Apalagi, ia menilai penemuan kasus ini disinyalir diperkuat dengan penurunan atau penurunan kualitas video tersebut.
Hal tersebut dibenarkan oleh pakar Muhammad Noor Al Azhar dengan rekaman CCTV dengan resolusi frame 1920 x 1080 piksel atau Full HD dengan kecepatan 25 frame per detik.
Sementara menurut keterangan saksi ahli Christopher Harriman Widianto, resolusi rekaman CCTV diubah menjadi 960×576 piksel dengan refresh rate 10 frame.
Berdasarkan fakta di atas, ditetapkan bahwa rekaman CCTV tersebut palsu atau dibuat-buat dan tidak dapat diterima sebagai alat bukti, ujarnya.
Purba juga menyatakan penyitaan rekaman CCTV tidak sesuai dengan prinsip yang terkandung dalam Art. 17 dan 24 Percap UU Pokok-pokok Nomor 10 Tahun 2009.

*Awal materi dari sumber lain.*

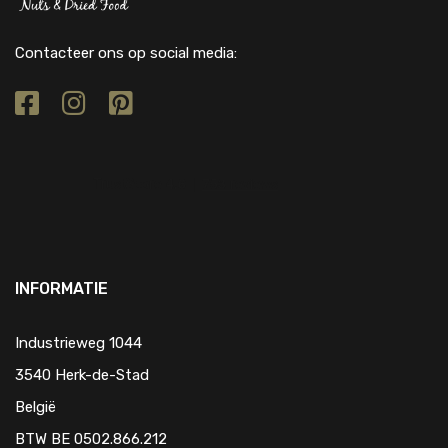
Contacteer ons op social media:
INFORMATIE
Industrieweg 1044
3540 Herk-de-Stad
België
BTW BE 0502.866.212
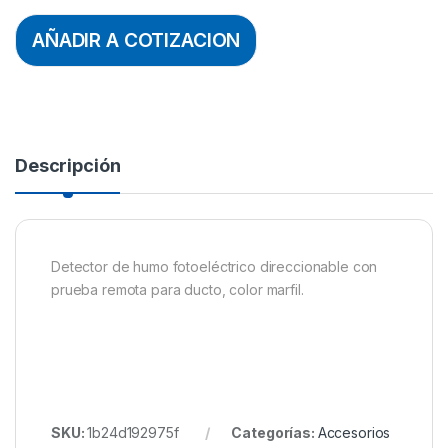
AÑADIR A COTIZACION
Descripción
Detector de humo fotoeléctrico direccionable con
prueba remota para ducto, color marfil.
SKU:
1b24d192975f
Categorías:
Accesorios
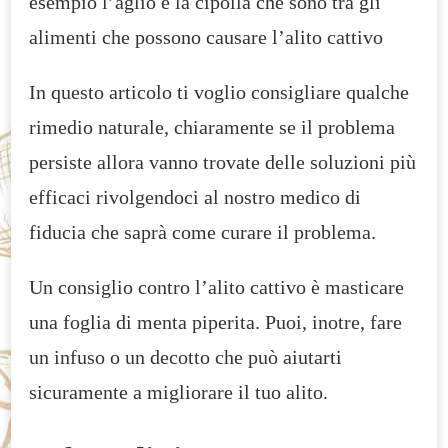
esempio l’aglio e la cipolla che sono tra gli
alimenti che possono causare l’alito cattivo
In questo articolo ti voglio consigliare qualche
rimedio naturale, chiaramente se il problema
persiste allora vanno trovate delle soluzioni più
efficaci rivolgendoci al nostro medico di
fiducia che saprà come curare il problema.
Un consiglio contro l’alito cattivo è masticare
una foglia di menta piperita. Puoi, inotre, fare
un infuso o un decotto che può aiutarti
sicuramente a migliorare il tuo alito.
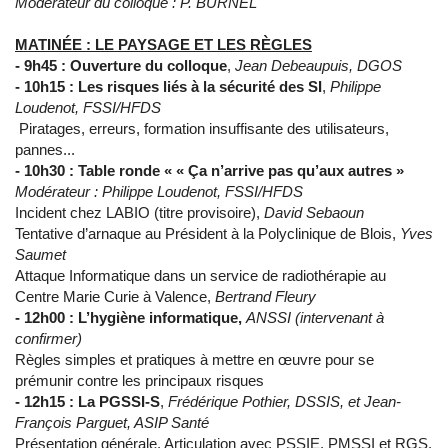
Modérateur du colloque : P. BURNEL
MATINÉE : LE PAYSAGE ET LES RÈGLES
- 9h45 :
Ouverture du colloque
,
Jean Debeaupuis, DGOS
-
10h15 :
Les risques liés à la sécurité des SI
,
Philippe
Loudenot, FSSI/HFDS
Piratages, erreurs, formation insuffisante des utilisateurs,
pannes...
- 10h30 :
Table ronde « « Ça n’arrive pas qu’aux autres »
Modérateur : Philippe Loudenot, FSSI/HFDS
Incident chez LABIO (titre provisoire),
David Sebaoun
Tentative d’arnaque au Président à la Polyclinique de Blois,
Yves
Saumet
Attaque Informatique dans un service de radiothérapie au
Centre Marie Curie à Valence,
Bertrand Fleury
- 12h00 :
L’hygiène informatique,
ANSSI (intervenant à
confirmer)
Règles simples et pratiques à mettre en œuvre pour se
prémunir contre les principaux risques
- 12h15 :
La PGSSI-S
,
Frédérique Pothier, DSSIS, et Jean-
François Parguet, ASIP Santé
Présentation générale, Articulation avec PSSIE, PMSSI et RGS,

Ada undang-undang yang tidak merinci di mana rekaman CCTV diperoleh untuk dijadikan bukti di persidangan.
Selanjutnya, pengunggahan rekaman CCTV ke flashdisk tidak berdasarkan Evidence Transfer Protocol.
“Tidak ada satu pun saksi yang diwawancarai di persidangan yang menyatakan bahwa mereka menyalin rekaman dari tape recorder ke flash drive.”
“DVR yang berisi rekaman CCTV asli kemudian dihapus, meski disita dan dijadikan barang bukti di persidangan. Jadi tidak bisa dipastikan keaslian antara rekaman CCTV yang ada di flashdisk dengan rekaman asli yang ada di DVR, apakah sama atau palsu?” Dia menjelaskan.
Dalam kejadian baru ini, Purba meminta hakim membatalkan putusan terhadap Jessica.